With pictures omitted, the line containing "pen: none [573,1031,727,1212]" and all later lines of the records below are to be restated word for word.

▸ **Supplied records**
--
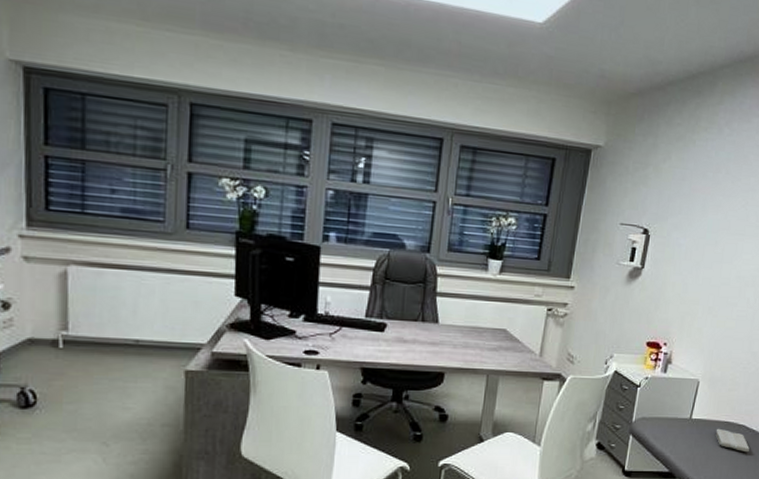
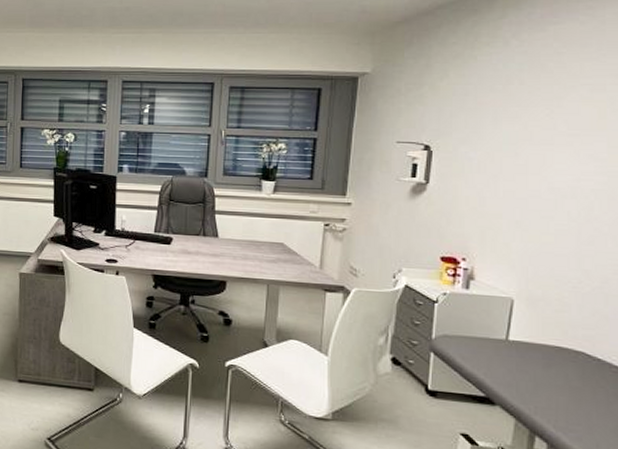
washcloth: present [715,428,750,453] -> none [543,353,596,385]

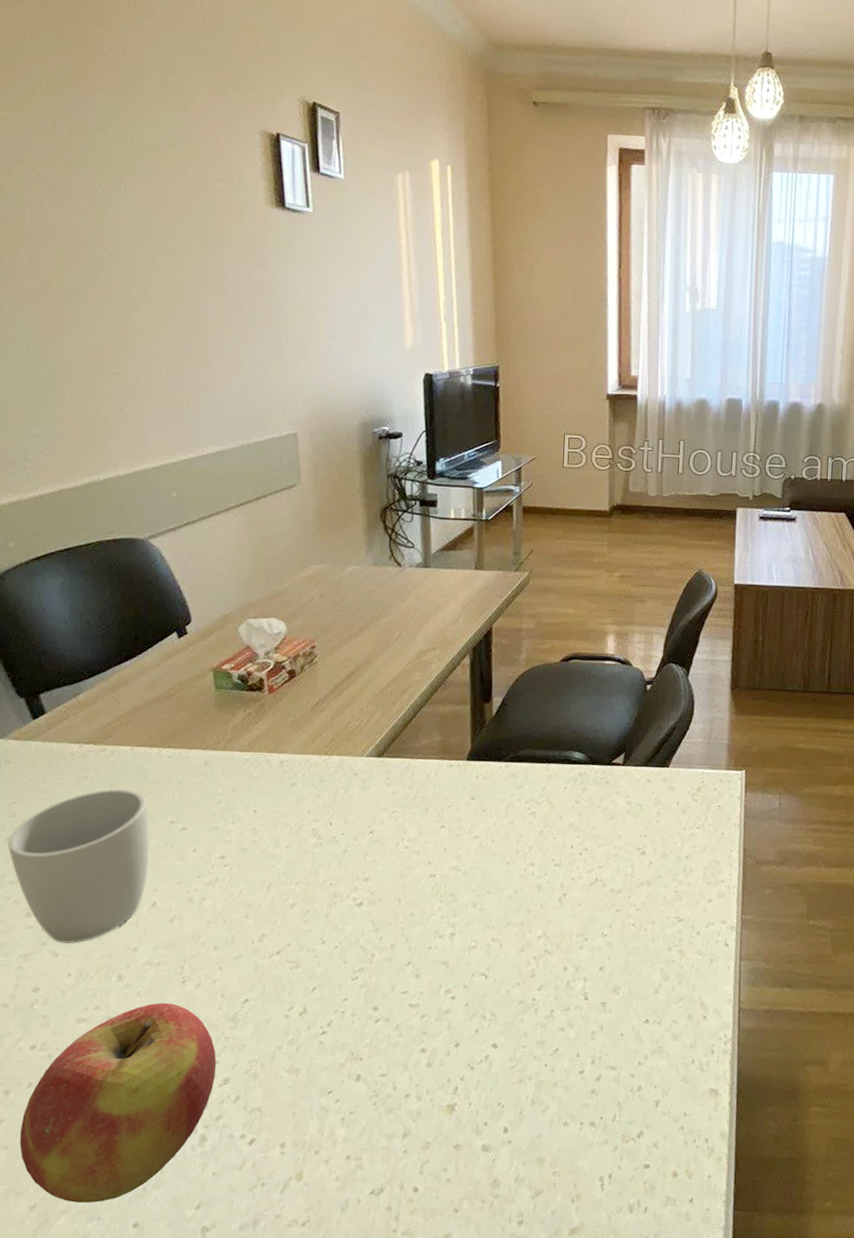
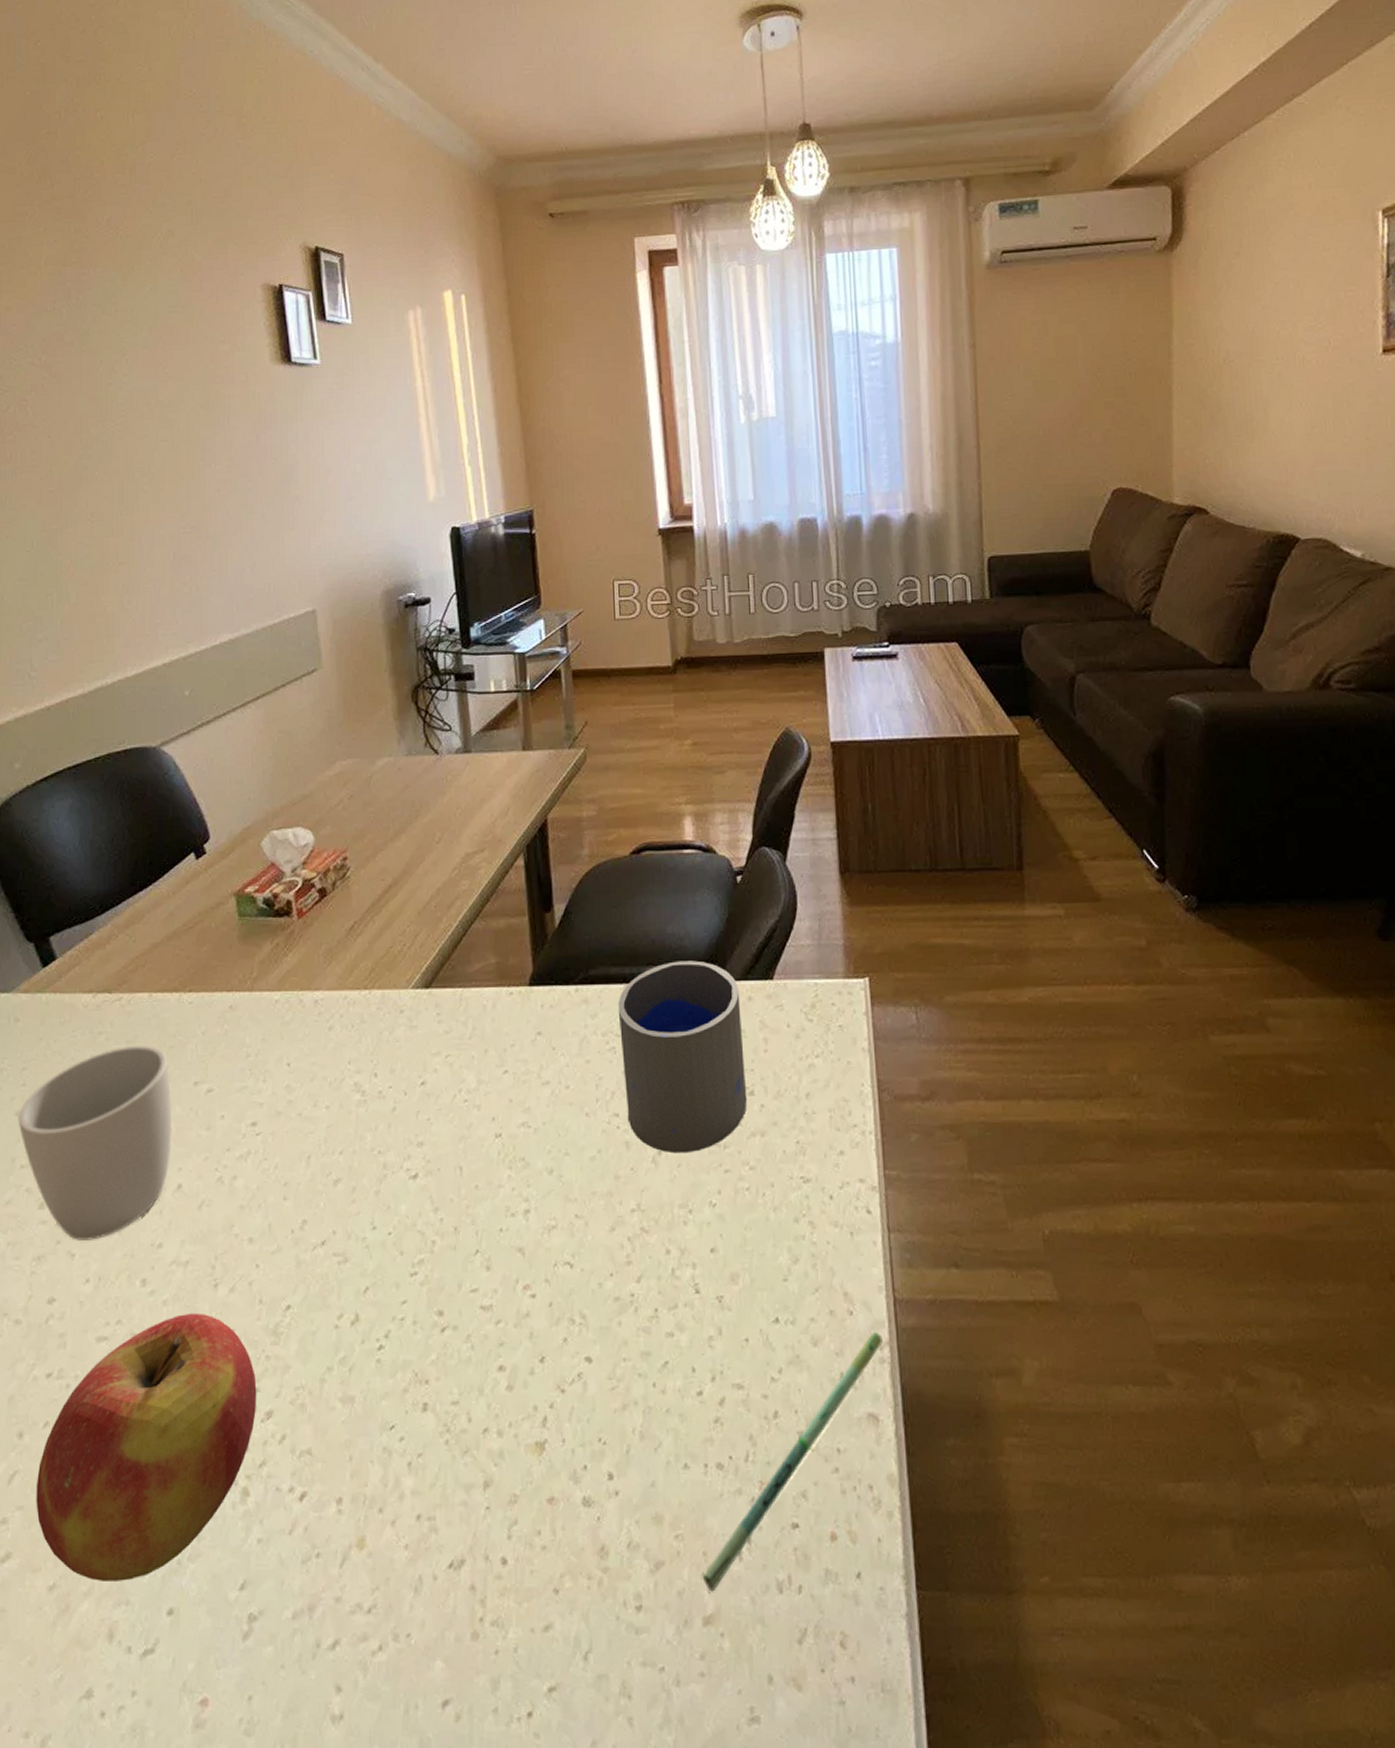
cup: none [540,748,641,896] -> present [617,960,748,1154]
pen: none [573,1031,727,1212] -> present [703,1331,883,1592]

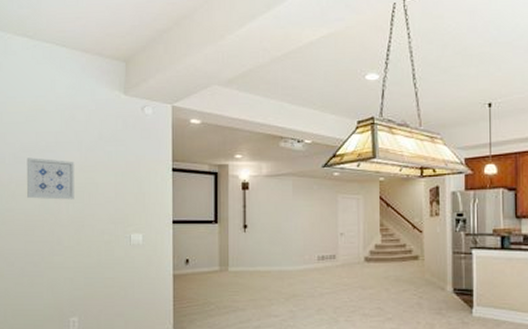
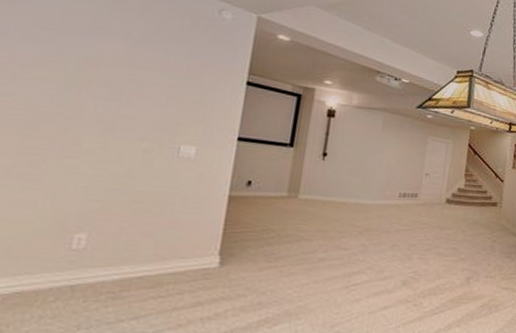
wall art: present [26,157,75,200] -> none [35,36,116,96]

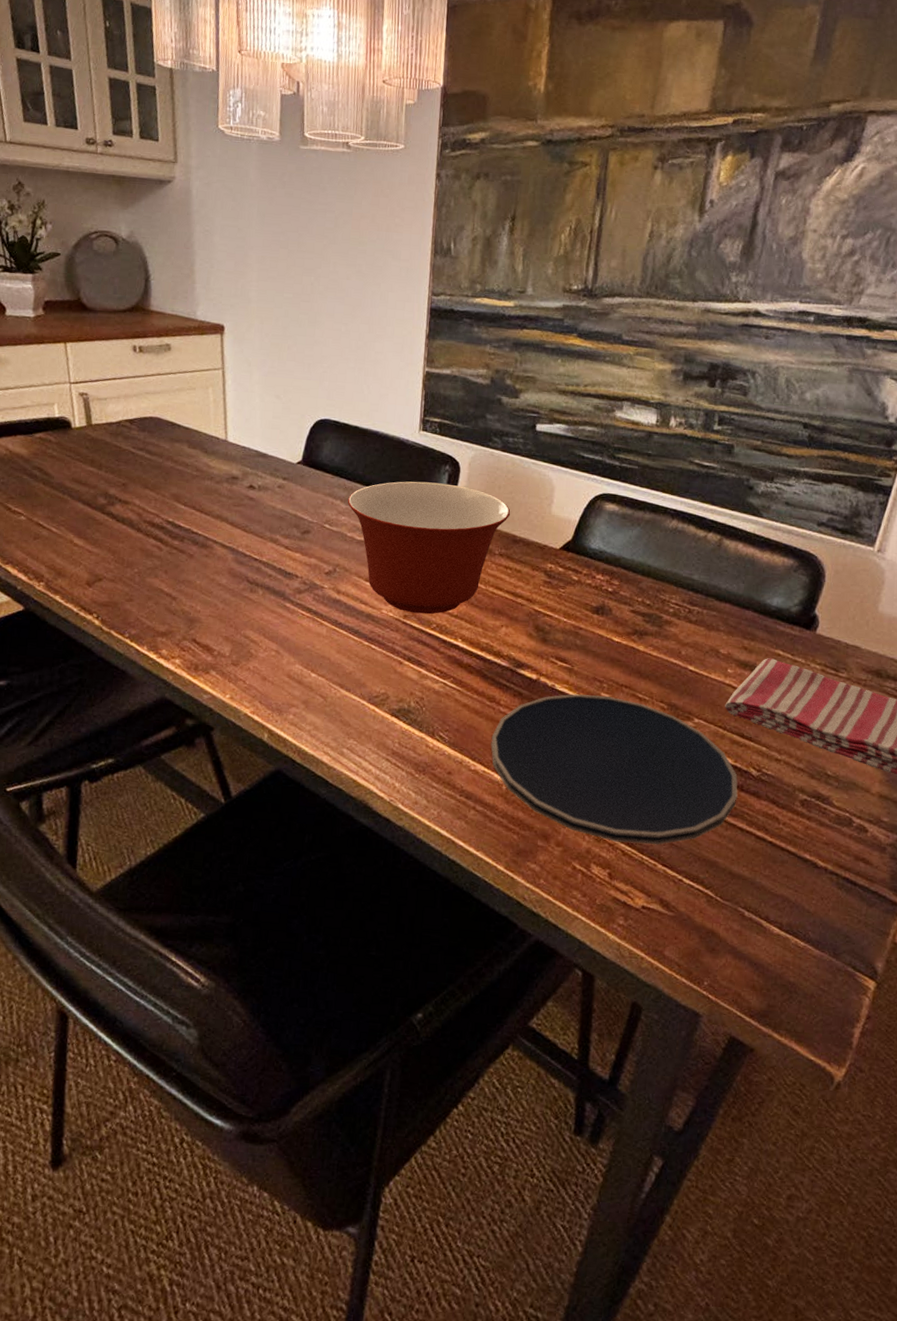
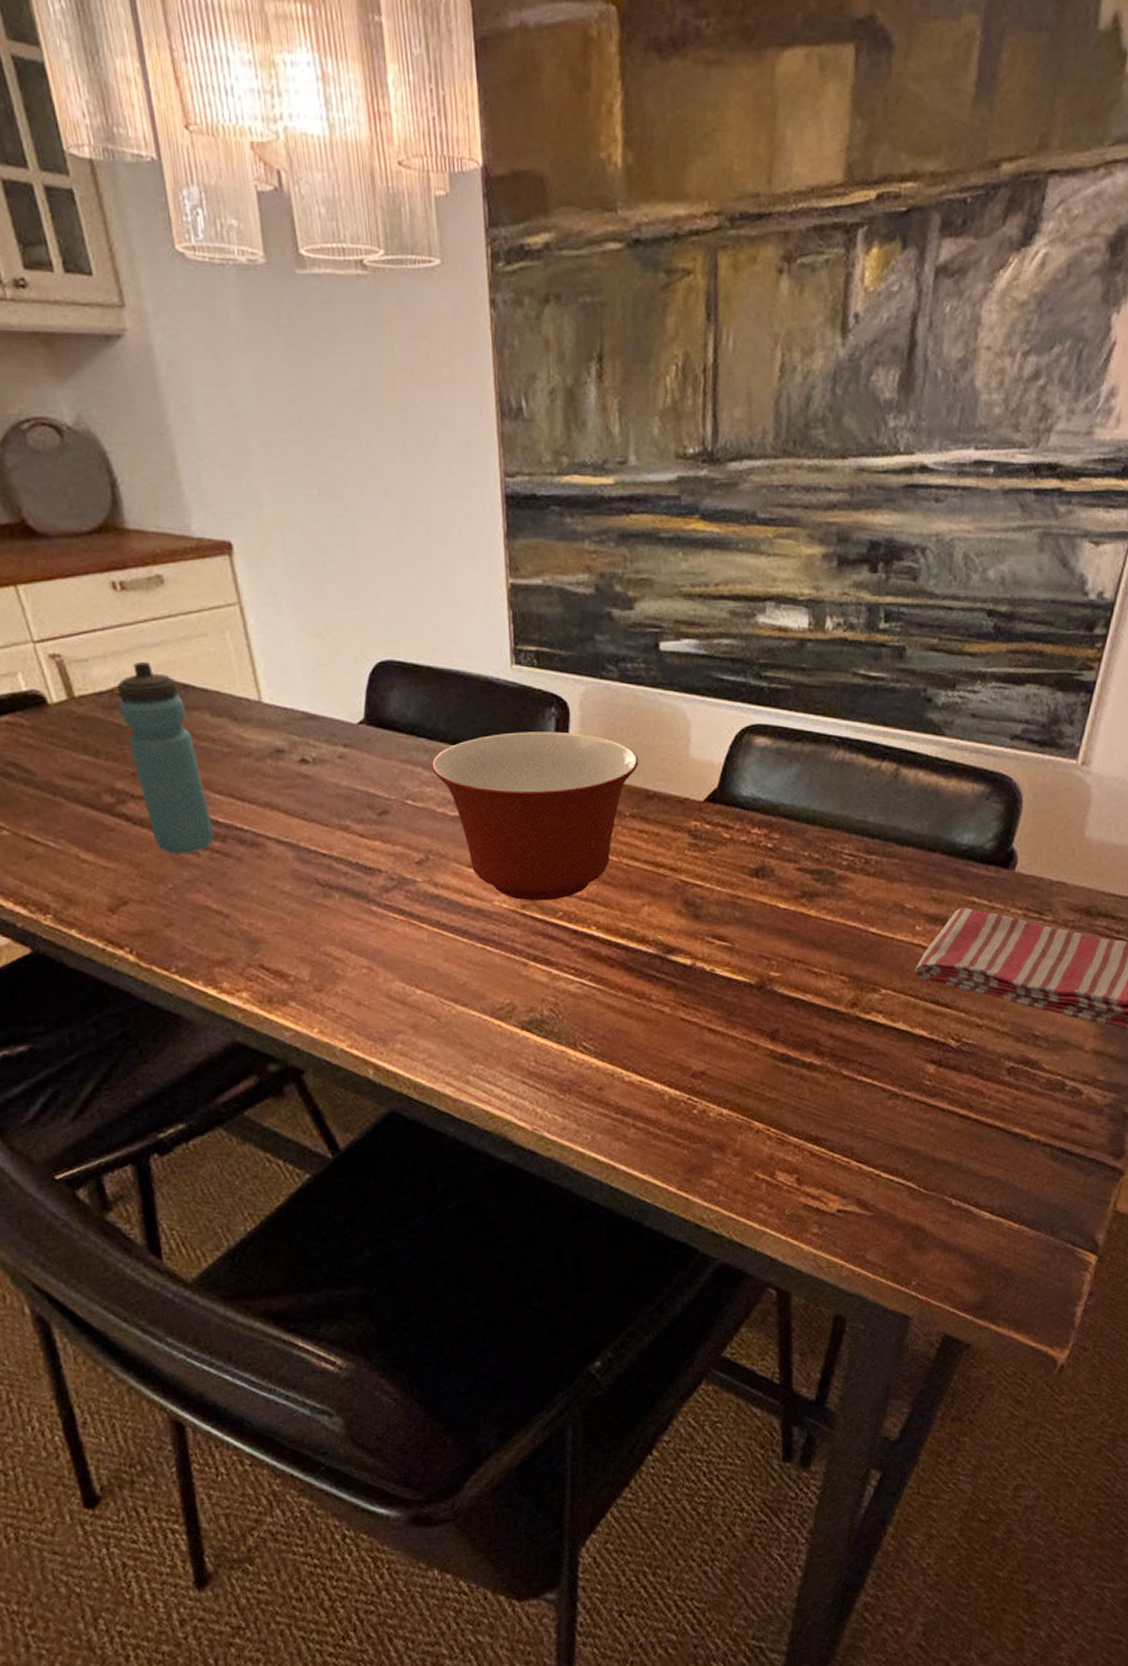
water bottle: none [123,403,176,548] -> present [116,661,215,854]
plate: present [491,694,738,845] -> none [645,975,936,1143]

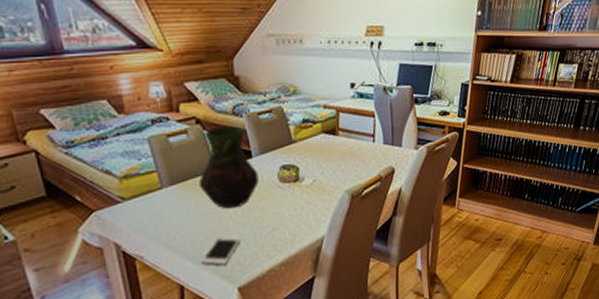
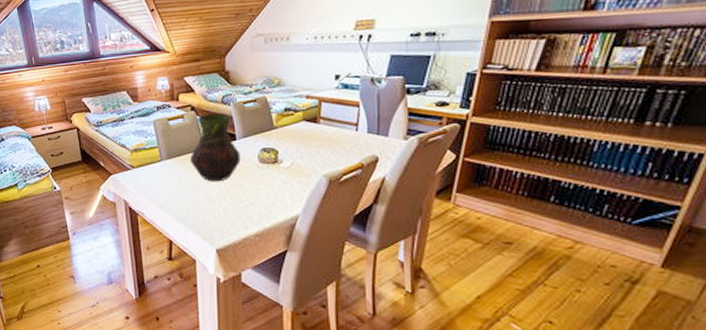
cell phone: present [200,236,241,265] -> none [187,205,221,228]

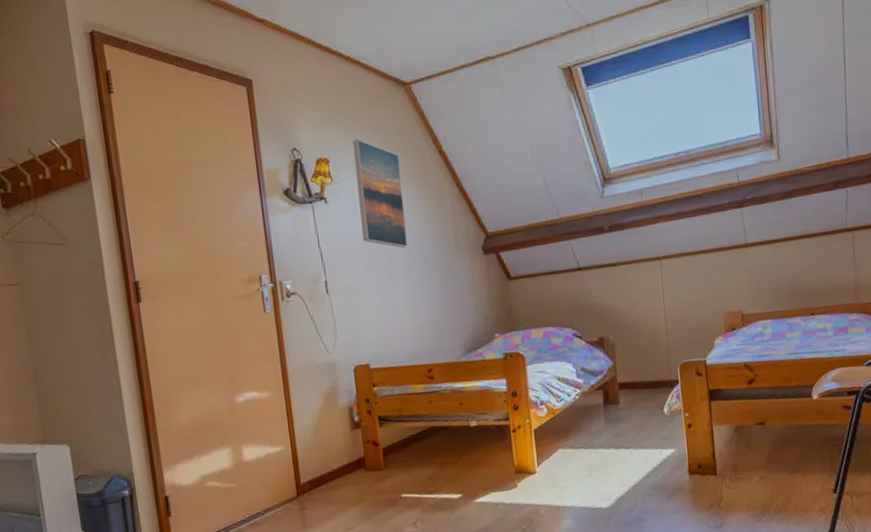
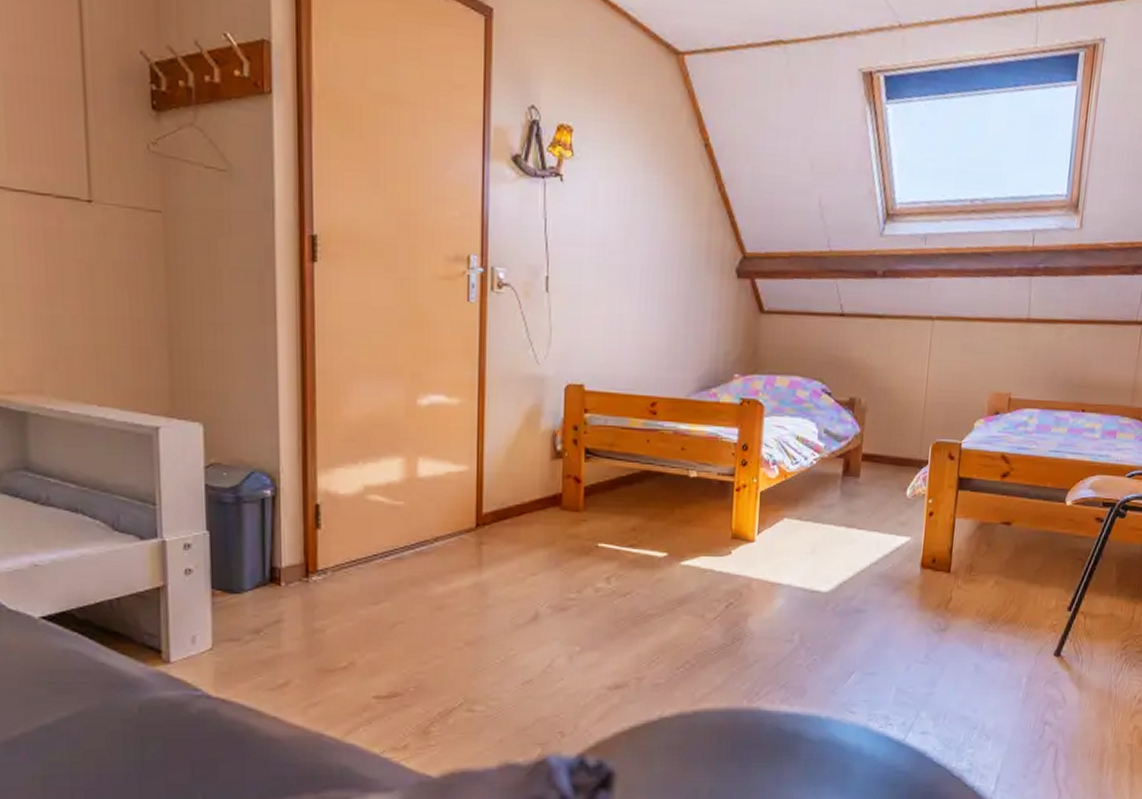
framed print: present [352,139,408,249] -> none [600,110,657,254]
--
▸ **Result of this task**
pen: none [573,1031,727,1212] -> present [703,1331,883,1592]

wall art: present [26,157,75,200] -> none [35,36,116,96]

water bottle: none [123,403,176,548] -> present [116,661,215,854]
plate: present [491,694,738,845] -> none [645,975,936,1143]

cell phone: present [200,236,241,265] -> none [187,205,221,228]

framed print: present [352,139,408,249] -> none [600,110,657,254]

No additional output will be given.